DISQUS

Broadband Politics: Lying about drugs, etc.

  • Matt Welch · 4 years ago
    I don't like dope, and I agree that a big chunk of the medical-marijuana enthusiasm is a stalking horse for Legalize It, Mon. But I think it's a reasonable enough "medicine" for a terminal patient who's bummed out, needs to gain weight, and/or would like to be stoned now and then instead of just dying; and I don't think in any case that home-growing octogenarian cancer ladies are affecting Interstate Commerce.

    Ideally, like John Paul George Ringo Stevens suggested, Congress will change the federal laws, though that won't happen anytime soon, given the general gutlessness. In the meantime, I'm not so thrilled that the burden of proof for using the Commerce Clause seems lighter even than my head after one hit.
  • Richard Bennett · 4 years ago
    I think the reality of Commerce Clause lightening depends on whether you go by the characterization that only little old sick ladies are toking-up under California's law or the reality that pot's legal for everybody.

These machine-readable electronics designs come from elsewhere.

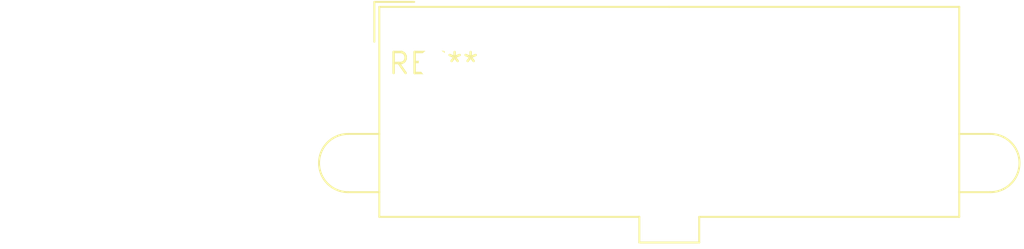
<source format=kicad_pcb>
(kicad_pcb (version 20240108) (generator pcbnew)

  (general
    (thickness 1.6)
  )

  (paper "A4")
  (layers
    (0 "F.Cu" signal)
    (31 "B.Cu" signal)
    (32 "B.Adhes" user "B.Adhesive")
    (33 "F.Adhes" user "F.Adhesive")
    (34 "B.Paste" user)
    (35 "F.Paste" user)
    (36 "B.SilkS" user "B.Silkscreen")
    (37 "F.SilkS" user "F.Silkscreen")
    (38 "B.Mask" user)
    (39 "F.Mask" user)
    (40 "Dwgs.User" user "User.Drawings")
    (41 "Cmts.User" user "User.Comments")
    (42 "Eco1.User" user "User.Eco1")
    (43 "Eco2.User" user "User.Eco2")
    (44 "Edge.Cuts" user)
    (45 "Margin" user)
    (46 "B.CrtYd" user "B.Courtyard")
    (47 "F.CrtYd" user "F.Courtyard")
    (48 "B.Fab" user)
    (49 "F.Fab" user)
    (50 "User.1" user)
    (51 "User.2" user)
    (52 "User.3" user)
    (53 "User.4" user)
    (54 "User.5" user)
    (55 "User.6" user)
    (56 "User.7" user)
    (57 "User.8" user)
    (58 "User.9" user)
  )

  (setup
    (pad_to_mask_clearance 0)
    (pcbplotparams
      (layerselection 0x00010fc_ffffffff)
      (plot_on_all_layers_selection 0x0000000_00000000)
      (disableapertmacros false)
      (usegerberextensions false)
      (usegerberattributes false)
      (usegerberadvancedattributes false)
      (creategerberjobfile false)
      (dashed_line_dash_ratio 12.000000)
      (dashed_line_gap_ratio 3.000000)
      (svgprecision 4)
      (plotframeref false)
      (viasonmask false)
      (mode 1)
      (useauxorigin false)
      (hpglpennumber 1)
      (hpglpenspeed 20)
      (hpglpendiameter 15.000000)
      (dxfpolygonmode false)
      (dxfimperialunits false)
      (dxfusepcbnewfont false)
      (psnegative false)
      (psa4output false)
      (plotreference false)
      (plotvalue false)
      (plotinvisibletext false)
      (sketchpadsonfab false)
      (subtractmaskfromsilk false)
      (outputformat 1)
      (mirror false)
      (drillshape 1)
      (scaleselection 1)
      (outputdirectory "")
    )
  )

  (net 0 "")

  (footprint "Molex_Mega-Fit_76829-0012_2x06_P5.70mm_Vertical" (layer "F.Cu") (at 0 0))

)

</source>
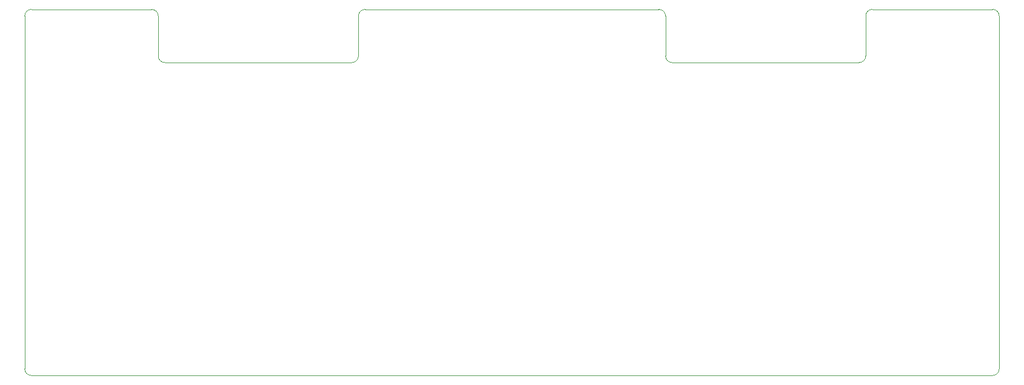
<source format=gbr>
%TF.GenerationSoftware,KiCad,Pcbnew,(6.0.8)*%
%TF.CreationDate,2022-11-08T10:52:10+01:00*%
%TF.ProjectId,TVZ_KTM_ApplicationBoard,54565a5f-4b54-44d5-9f41-70706c696361,rev?*%
%TF.SameCoordinates,Original*%
%TF.FileFunction,Profile,NP*%
%FSLAX46Y46*%
G04 Gerber Fmt 4.6, Leading zero omitted, Abs format (unit mm)*
G04 Created by KiCad (PCBNEW (6.0.8)) date 2022-11-08 10:52:10*
%MOMM*%
%LPD*%
G01*
G04 APERTURE LIST*
%TA.AperFunction,Profile*%
%ADD10C,0.100000*%
%TD*%
G04 APERTURE END LIST*
D10*
X121000000Y-58000000D02*
X149000000Y-58000000D01*
X195999999Y-51000001D02*
G75*
G03*
X195000001Y-50000001I-999999J1D01*
G01*
X245000001Y-105000001D02*
X177000001Y-105000001D01*
X120000000Y-51000000D02*
G75*
G03*
X119000000Y-50000000I-1000000J0D01*
G01*
X226000001Y-57000001D02*
X226000001Y-51000001D01*
X169000000Y-50000000D02*
X195000001Y-50000001D01*
X197000001Y-58000001D02*
X225000001Y-58000001D01*
X177000001Y-105000001D02*
X101000000Y-105000000D01*
X120000000Y-57000000D02*
G75*
G03*
X121000000Y-58000000I1000000J0D01*
G01*
X100000000Y-104000000D02*
G75*
G03*
X101000000Y-105000000I1000000J0D01*
G01*
X150000000Y-57000000D02*
X150000000Y-51000000D01*
X245999999Y-51000001D02*
G75*
G03*
X245000001Y-50000001I-999999J1D01*
G01*
X196000001Y-51000001D02*
X196000001Y-57000001D01*
X100000000Y-104000000D02*
X100000000Y-51000000D01*
X245000001Y-105000001D02*
G75*
G03*
X246000001Y-104000001I-1J1000001D01*
G01*
X151000000Y-50000000D02*
G75*
G03*
X150000000Y-51000000I0J-1000000D01*
G01*
X195999999Y-57000001D02*
G75*
G03*
X197000001Y-58000001I1000001J1D01*
G01*
X246000001Y-51000001D02*
X246000001Y-104000001D01*
X120000000Y-51000000D02*
X120000000Y-57000000D01*
X101000000Y-50000000D02*
X119000000Y-50000000D01*
X225000001Y-58000001D02*
G75*
G03*
X226000001Y-57000001I-1J1000001D01*
G01*
X227000001Y-50000001D02*
G75*
G03*
X226000001Y-51000001I-1J-999999D01*
G01*
X101000000Y-50000000D02*
G75*
G03*
X100000000Y-51000000I0J-1000000D01*
G01*
X151000000Y-50000000D02*
X169000000Y-50000000D01*
X149000000Y-58000000D02*
G75*
G03*
X150000000Y-57000000I0J1000000D01*
G01*
X227000001Y-50000001D02*
X245000001Y-50000001D01*
M02*

</source>
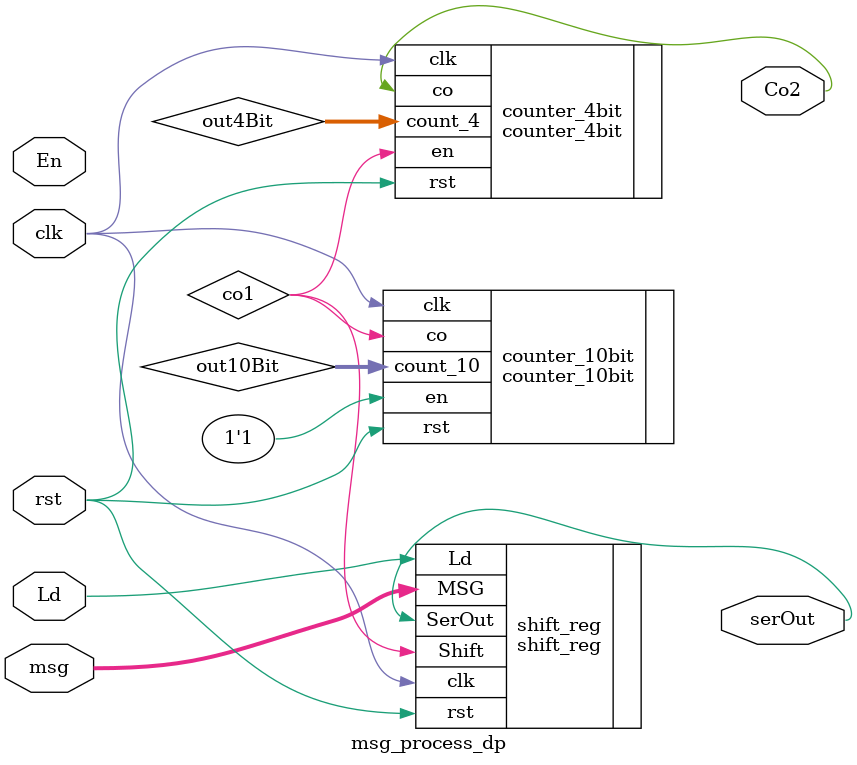
<source format=v>
module msg_process_dp(input clk, rst,Ld,En,input [4:0] msg, output serOut, Co2);
wire [9:0] out10Bit;
wire [3:0] out4Bit;
wire co1;
counter_10bit counter_10bit(
    .clk(clk),
    .rst(rst),
    .en(1'b1),
    .co(co1),
    .count_10(out10Bit)
    );
    
counter_4bit counter_4bit(
    .clk(clk),
    .rst(rst),
    .en(co1),
    .co(Co2),
    .count_4(out4Bit)
    );
shift_reg shift_reg(
    .clk(clk),
    .rst(rst),
    .Ld(Ld),
    .Shift(co1),
    .MSG(msg),
    .SerOut(serOut)
    );
endmodule
</source>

The latter is much closer to the truth than the former, of course.
  • Sigivald · 4 years ago
    The big question for me (which the Court has settled to its satisfaction long ago), is whether the Commerce Clause really allows Congress to say "X is covered by the Clause even to produce and use yourself, because that means you wouldn't be buying it on the market, or because you might sneakily sell it"; I certainly can't convince myself that the authors of the document or the plain reading of the text support that.

    I've always had the crazy idea that the Commerce clause properly only let Congress regulate actual trade between states (or states and other countries), not trade or non-trade that somehow affects such trade without actually involving the stuff in question crossing state lines.

    But I'm a troglodyte that way, really.
  • Richard Bennett · 4 years ago
    Yeah, the classical view of the Commerce Clause went out with Wickard.